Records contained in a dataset
═══

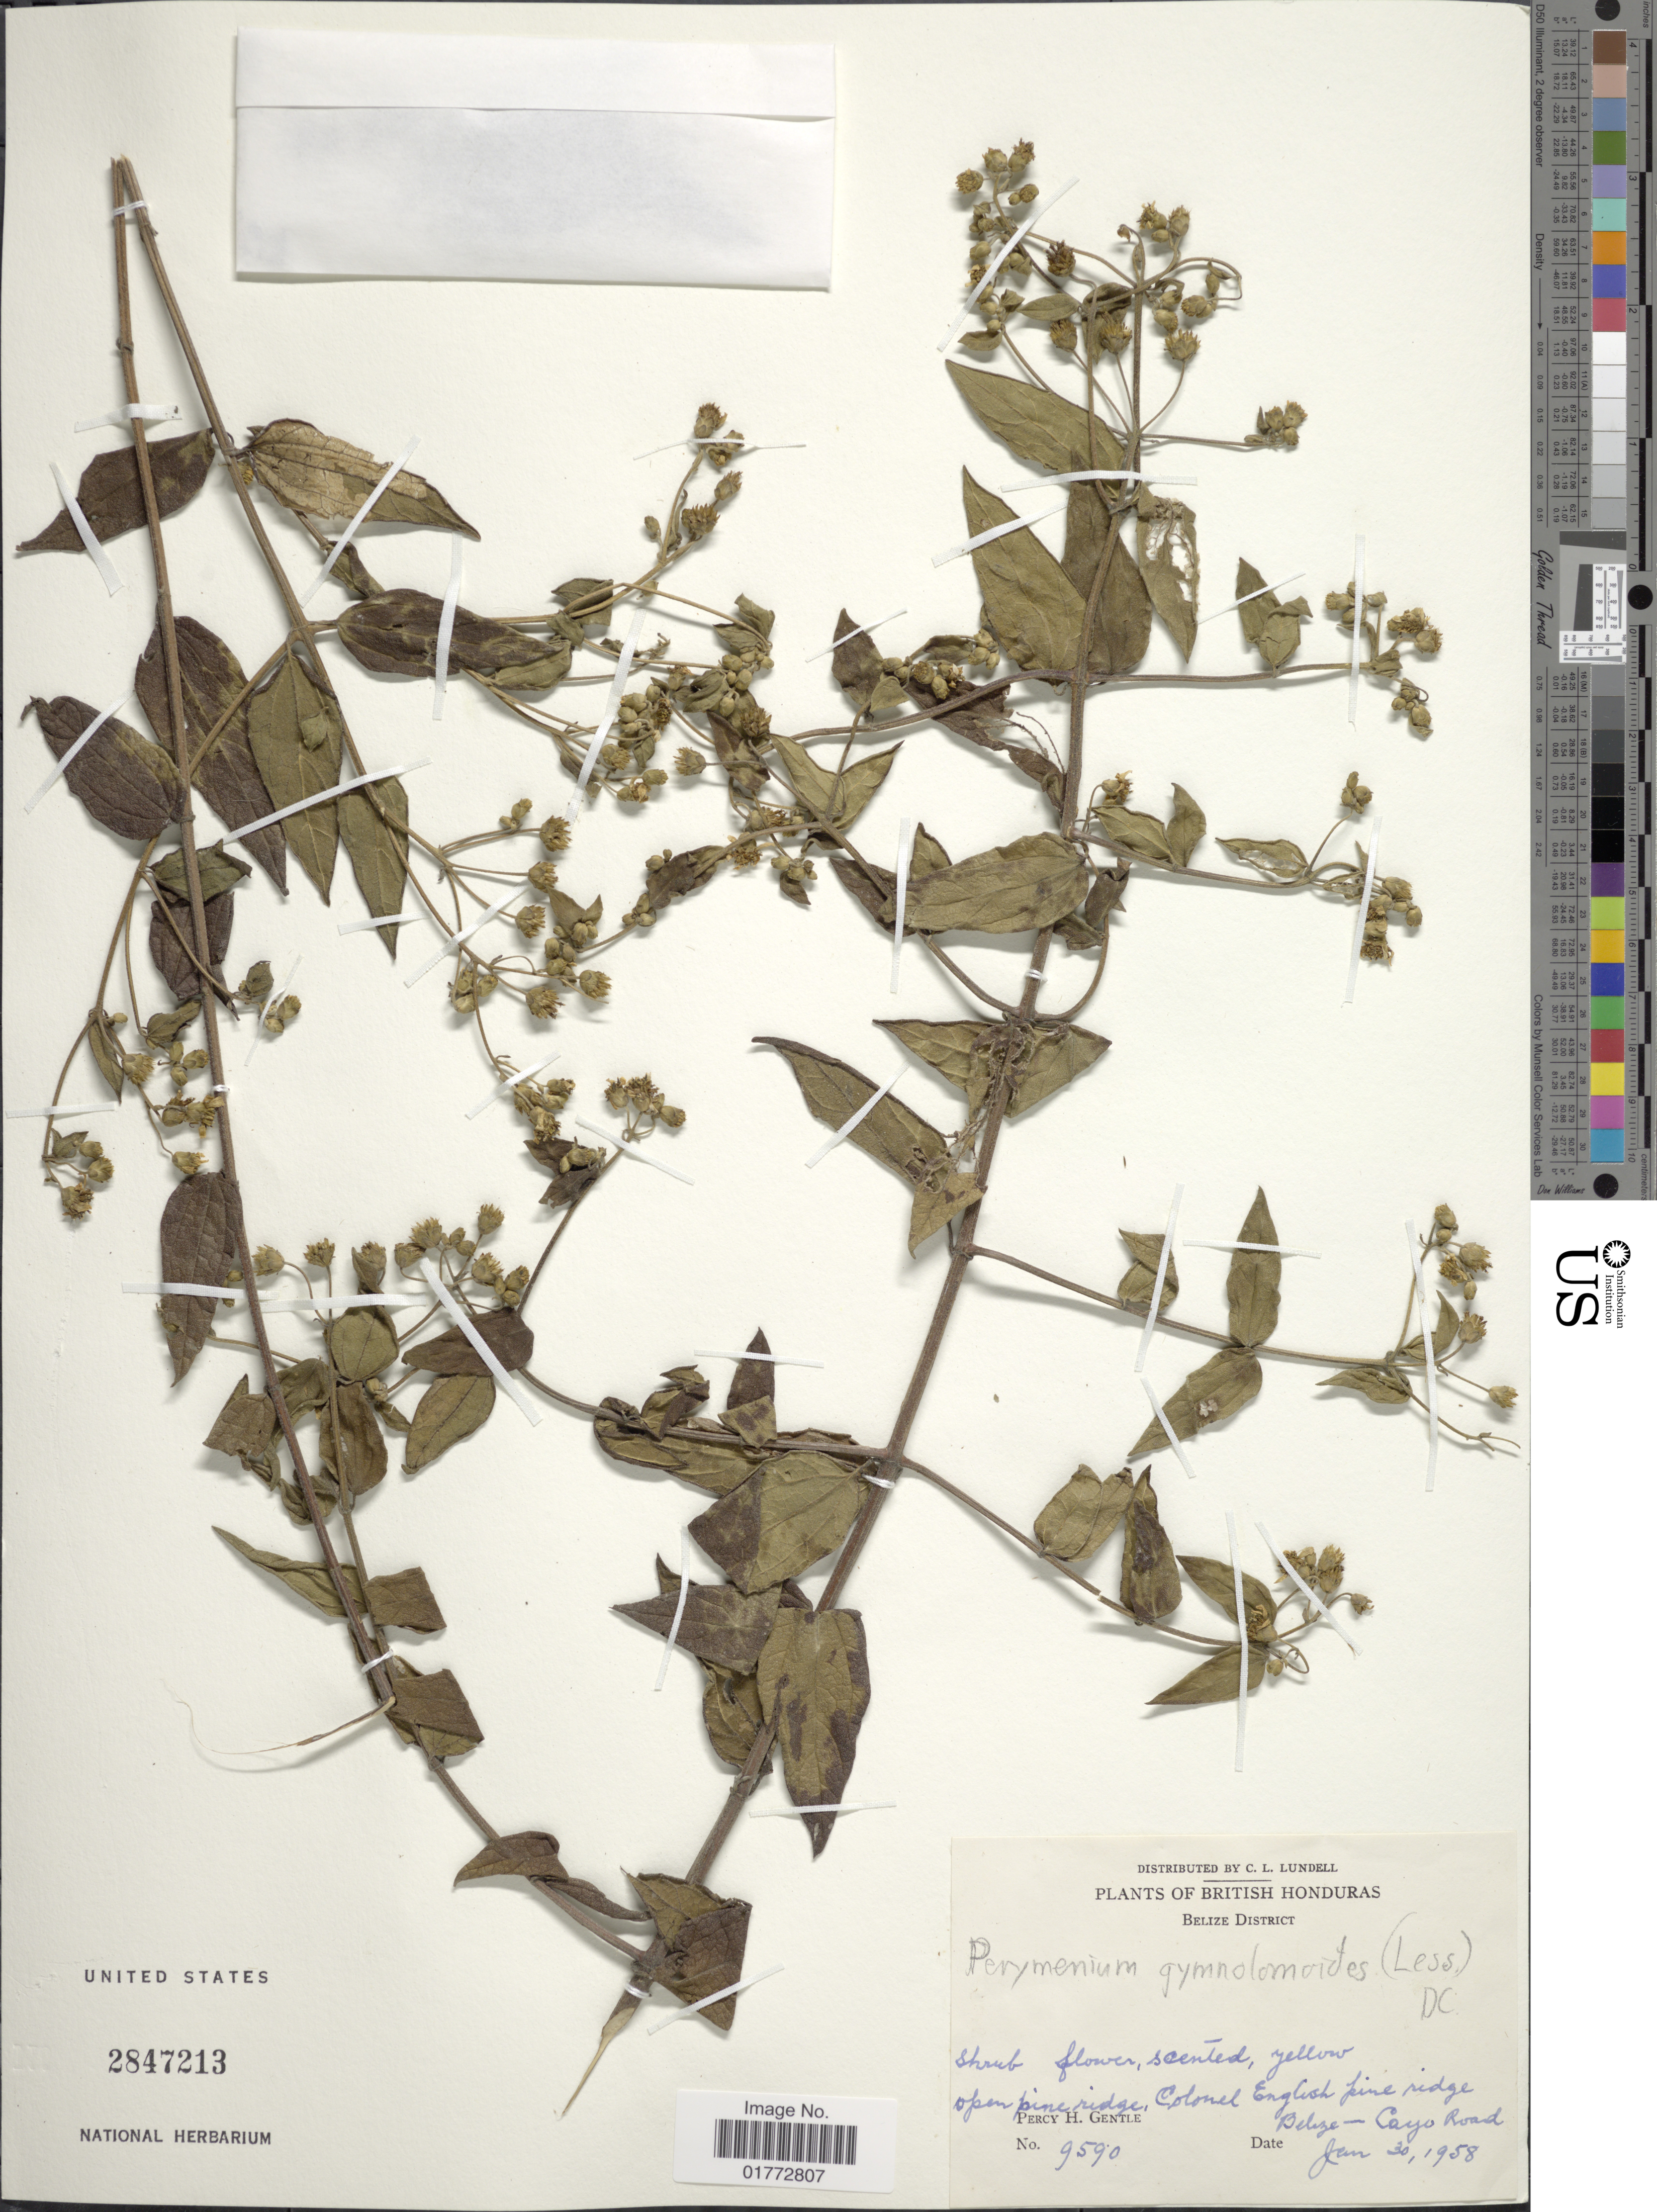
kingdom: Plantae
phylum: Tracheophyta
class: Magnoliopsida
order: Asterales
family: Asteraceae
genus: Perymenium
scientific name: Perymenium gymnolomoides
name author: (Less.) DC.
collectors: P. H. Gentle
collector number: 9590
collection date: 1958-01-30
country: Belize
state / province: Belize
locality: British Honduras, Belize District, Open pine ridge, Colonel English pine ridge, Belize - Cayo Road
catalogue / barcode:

═══

Please copy every line of the data above word for word, leaving out the pictures.

- _OUTPUT_
kingdom: Plantae
phylum: Tracheophyta
class: Magnoliopsida
order: Asterales
family: Asteraceae
genus: Perymenium
scientific name: Perymenium gymnolomoides
name author: (Less.) DC.
collectors: P. H. Gentle
collector number: 9590
collection date: 1958-01-30
country: Belize
state / province: Belize
locality: British Honduras, Belize District, Open pine ridge, Colonel English pine ridge, Belize - Cayo Road
catalogue / barcode:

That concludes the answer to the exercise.